I'm having trouble evaluating the following expression (LATEX):

$\nabla_{i}\nabla_{j}T^{k}= \nabla_{i} \frac{\delta T^{k}}{\delta z^{j}} + \Gamma^{k}_{i m} \frac{\delta T^{m}}{\delta z^{i}} + \Gamma^{k}_{i m} \Gamma^{m}_{i l} T^{l}$

What are the next steps to complete the covariant differentiation? (This is not a homework assignment)

Last edited by a moderator: Jun 26, 2016
2. Jun 26, 2016

### Orodruin

Staff Emeritus
Getting the first step correct. Your expression even has different free indices on both sides.

3. Jun 26, 2016

### wrobel

If you will
Just use basis and these formulas will be easy to write. For example let $A=a_i^je^i\otimes e_j$ then $$(\nabla_k A)e^k=(\frac{\partial a_i^j}{\partial x^k}e^i\otimes e_j+a_i^j(\nabla_ke^i)\otimes e_j+a_i^je^i\otimes(\nabla_k e_j))\otimes e^k$$ and remember that $$\nabla_ke_i=\Gamma_{ik}^se_s,\quad \nabla_ke^i=-\Gamma_{sk}^ie^s$$

4. Jun 26, 2016

### redtree

Sorry. Better?

$\nabla_{i}\nabla_{j}T^{k}= \nabla_{i} \frac{\delta T^{k}}{\delta z^{j}} + \Gamma^{k}_{j l} \frac{\delta T^{l}}{\delta z^{i}} + \Gamma^{l}_{i m} \Gamma^{k}_{j l} T^{m}$

Last edited: Jun 26, 2016
5. Jun 26, 2016

### redtree

The first covariant derivative I get. I'm having trouble with the second covariant differentiation $\nabla_{i}$ of $\nabla_{j} T^{k}$, where $\nabla_{j} T^{k} = \frac{ \delta T^{k}}{\delta z^{j}} + \Gamma^{k}_{j l} T^{l}$.

6. Jun 26, 2016

### Orodruin

Staff Emeritus
How does the covariant derivative act on a general type (1,1) tensor? How can you apply that to the type (1,1) tensor $\nabla_j T^k$?

7. Jun 26, 2016

### redtree

You mean the invariant $T$? Where $T=T^{k} z_{k}$?

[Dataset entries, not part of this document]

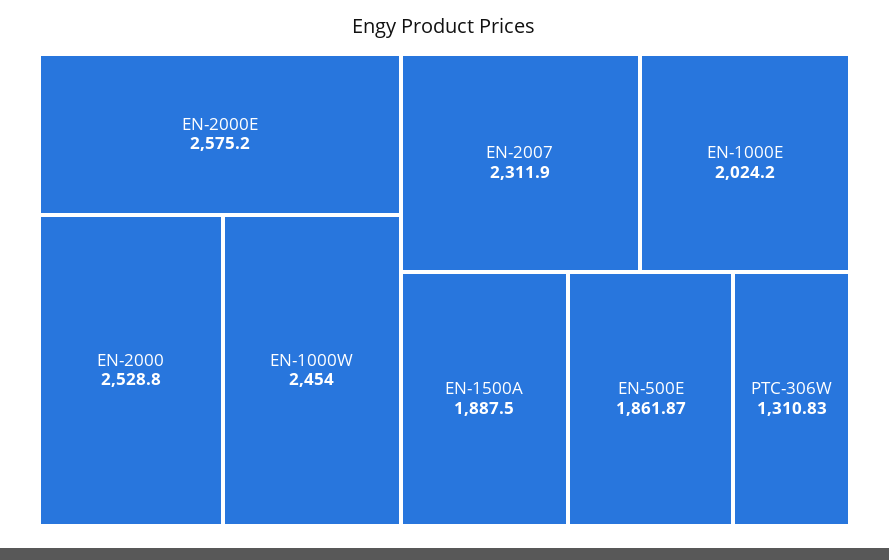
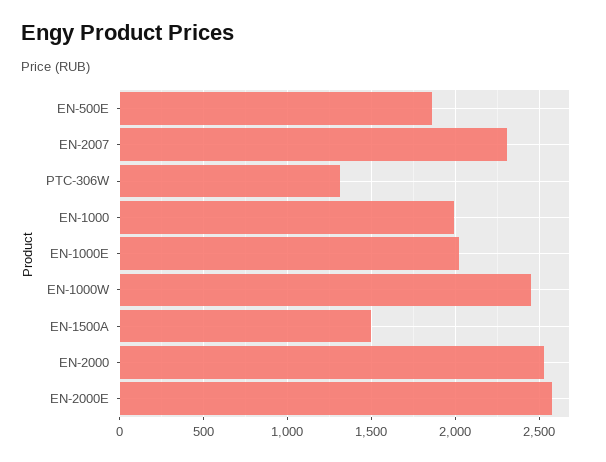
  {
    "EN-2000E": 2575.2,
    "EN-2000": 2528.8,
    "EN-1000W": 2454,
    "EN-2007": 2311.9,
    "EN-1000E": 2024.2,
-   "EN-1500A": 1887.5,
+   "EN-1500A": 1500,
    "EN-500E": 1861.87,
-   "PTC-306W": 1310.83
+   "PTC-306W": 1310.83,
+   "EN-1000": 2000
  }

$\nabla_{j} T = \nabla_{j} T^{k} z_{k} = (\frac{ \delta T^{k}}{\delta z^{j}} + \Gamma^{k}_{j l} T^{l}) z_{k}$?

8. Jun 26, 2016

### Orodruin

Staff Emeritus
No, I mean a general type (1,1) tensor $T_i^j$.

9. Jun 26, 2016

### redtree

$\nabla_{k} T^{i}_{j} = \frac{ \delta T^{i}_{j}}{\delta z^{k}} + \Gamma^{i}_{k m} T^{m}_{j} - \Gamma^{m}_{j k} T^{i}_{m}$

The tensor $T^{i}_{j}$ can be contracted $T^{i}_{j} z^{j} = T^{i}$?

10. Jun 26, 2016

### redtree

$\nabla_{i}\nabla_{j}T^{k}= \nabla_{i} \frac{\delta T^{k}}{\delta z^{j}} + \Gamma^{k}_{j l} \frac{\delta T^{l}}{\delta z^{i}} + \Gamma^{l}_{i m} \Gamma^{k}_{j l} T^{m}$

$\frac{\delta T }{\delta z^{j}} = \frac{\delta (T^{k} z_{k})}{\delta z^{j}}$ and then solve for $\frac{\delta T^{k}}{\delta z^{j}}$?

11. Jun 26, 2016

### redtree

One thought I had was to consider $T^{k}$ a function of $z_{k}$, i.e., $T^{k} = T^{k}(z_{k})$, such that $\frac{\delta T^{k}}{\delta z^{j}} = \frac{\delta T^{k}}{\delta z^{k}} \frac{\delta z_{k}}{\delta z^{j}}$ and $\frac{\delta z_{k}}{\delta z^{j}} = \Gamma^{m}_{k j} z_{m}$

12. Jun 26, 2016

### Orodruin

Staff Emeritus
No, put $T^i_j = \nabla_j T^i$.

13. Jun 26, 2016

### redtree

Ahhh. Thanks!!